Short problem = Can you copy every line of the listing below word for word, leaving out the pictures?

Input for this task =

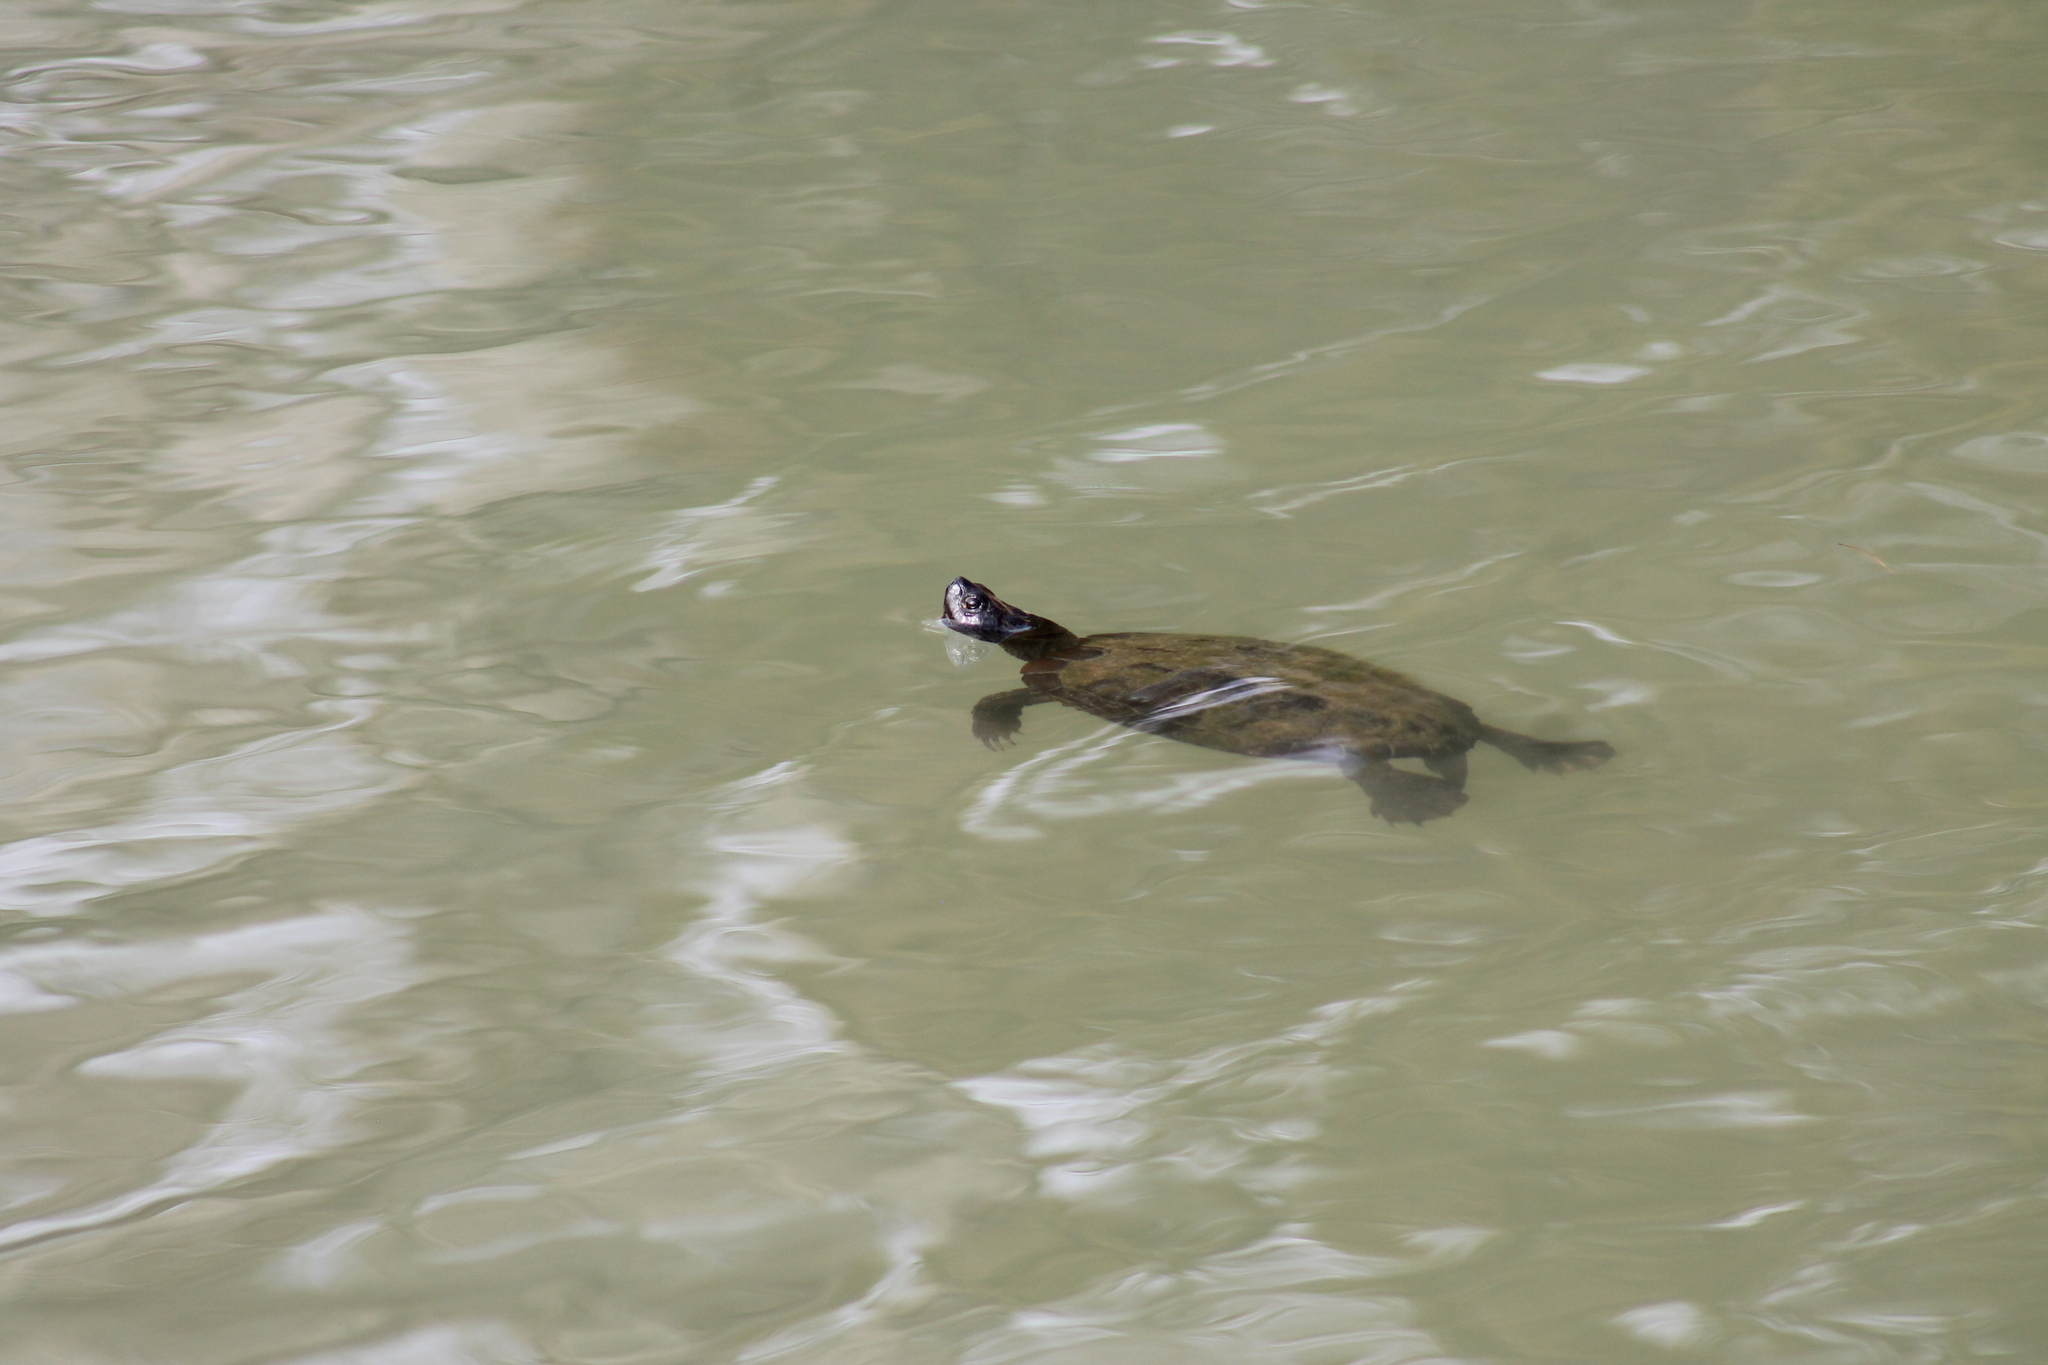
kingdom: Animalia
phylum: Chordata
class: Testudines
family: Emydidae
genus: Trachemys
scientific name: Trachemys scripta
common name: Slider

Response for this exercise =
kingdom: Animalia
phylum: Chordata
class: Testudines
family: Emydidae
genus: Trachemys
scientific name: Trachemys scripta
common name: Slider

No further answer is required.